• OSHA Delays Proposed Injury and Illness Reporting Rule
  • August 5, 2016 | Author: Christopher R. Fontan
  • Law Firm: Brunini, Grantham, Grower & Hewes, PLLC - Jackson Office
  • On July 13, 2016, the Occupational Safety and Health Administration (OSHA) announced a delay of the implementation of its recently published Rule that amends requirements for reporting workplace injuries and illnesses. The goal of the new Rule, originally scheduled to go into effect August 10, 2016, is to promote an employee’s right to report such injuries and illnesses without fear of retaliation. Because it felt that post-accident drug testing rules were being used by employers to limit reporting of workplace accidents, OSHA also attempted to place restrictions on the use of drug and alcohol tests in the workplace.

    Under the Proposed Rule, employers must electronically submit all work-related illness and injury records directly to OSHA, which, according to the Secretary of Labor, will be available to the public, with the exception of personally identifiable information.

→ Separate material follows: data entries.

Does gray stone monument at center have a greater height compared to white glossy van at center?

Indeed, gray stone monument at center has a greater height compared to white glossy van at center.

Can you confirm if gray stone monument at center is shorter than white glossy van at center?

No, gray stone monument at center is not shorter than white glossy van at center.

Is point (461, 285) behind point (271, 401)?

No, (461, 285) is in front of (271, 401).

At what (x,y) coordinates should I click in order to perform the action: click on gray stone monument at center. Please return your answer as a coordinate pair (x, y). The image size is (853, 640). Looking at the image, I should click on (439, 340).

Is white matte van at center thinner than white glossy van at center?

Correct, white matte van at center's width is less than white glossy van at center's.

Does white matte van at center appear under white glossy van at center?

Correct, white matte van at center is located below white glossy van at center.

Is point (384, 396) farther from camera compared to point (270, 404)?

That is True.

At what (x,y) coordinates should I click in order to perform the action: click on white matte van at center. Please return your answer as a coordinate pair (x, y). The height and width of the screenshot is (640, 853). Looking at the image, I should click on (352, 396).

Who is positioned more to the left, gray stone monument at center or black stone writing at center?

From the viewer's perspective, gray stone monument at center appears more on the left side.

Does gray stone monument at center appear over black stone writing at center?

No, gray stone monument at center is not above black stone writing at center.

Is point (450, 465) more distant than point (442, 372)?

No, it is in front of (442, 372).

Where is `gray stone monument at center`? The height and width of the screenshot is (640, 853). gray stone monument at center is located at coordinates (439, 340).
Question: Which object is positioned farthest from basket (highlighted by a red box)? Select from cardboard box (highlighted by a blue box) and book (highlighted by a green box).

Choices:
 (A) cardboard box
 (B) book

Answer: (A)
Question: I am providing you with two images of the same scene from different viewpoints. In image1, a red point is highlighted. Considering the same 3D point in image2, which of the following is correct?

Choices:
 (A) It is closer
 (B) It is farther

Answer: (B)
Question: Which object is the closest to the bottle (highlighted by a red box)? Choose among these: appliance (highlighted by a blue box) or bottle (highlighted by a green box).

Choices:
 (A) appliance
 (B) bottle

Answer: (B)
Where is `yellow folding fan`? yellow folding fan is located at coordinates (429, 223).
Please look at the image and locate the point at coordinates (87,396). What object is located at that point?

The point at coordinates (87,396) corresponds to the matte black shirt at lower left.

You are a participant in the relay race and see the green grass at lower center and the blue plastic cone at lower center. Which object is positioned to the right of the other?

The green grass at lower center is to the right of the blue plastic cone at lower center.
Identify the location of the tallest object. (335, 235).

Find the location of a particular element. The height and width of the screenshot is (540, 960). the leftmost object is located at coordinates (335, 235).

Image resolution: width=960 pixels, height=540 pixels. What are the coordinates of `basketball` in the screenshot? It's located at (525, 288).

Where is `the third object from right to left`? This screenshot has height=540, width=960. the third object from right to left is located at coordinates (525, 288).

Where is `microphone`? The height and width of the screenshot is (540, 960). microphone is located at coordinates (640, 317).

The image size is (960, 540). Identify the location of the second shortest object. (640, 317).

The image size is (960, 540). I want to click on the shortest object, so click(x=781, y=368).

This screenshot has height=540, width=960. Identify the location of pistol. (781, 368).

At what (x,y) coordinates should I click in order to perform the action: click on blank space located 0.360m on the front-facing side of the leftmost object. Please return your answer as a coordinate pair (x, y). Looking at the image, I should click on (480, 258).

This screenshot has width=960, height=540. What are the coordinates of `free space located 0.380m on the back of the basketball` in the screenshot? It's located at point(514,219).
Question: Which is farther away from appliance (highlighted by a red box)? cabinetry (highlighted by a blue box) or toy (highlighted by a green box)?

    OSHA’s announced delay came one day after the Manufacturers Center for Legal Action (MCLA) filed an action in the United States Federal District Court for the Northern District of Texas to enjoin the implementation of the Rule. In its Emergency Motion for Preliminary Injunction, the MCLA alleged the new Rule is contrary to and exceeds OSHA’s statutory authority and is “arbitrary, capricious and not in accordance with applicable law.” This follows a recent hearing before the U.S. House of Representatives’ Subcommittee on Workforce Protections, in which many employers expressed concerns over the Rule’s likely impact.

    OSHA announced that it will not enforce the new Rule until November 1, 2016, allowing time “to conduct additional outreach and provide educational materials and guidance for employers.” However, the MCLA legal action remains active, and the District Court might address the matter prior to November 1.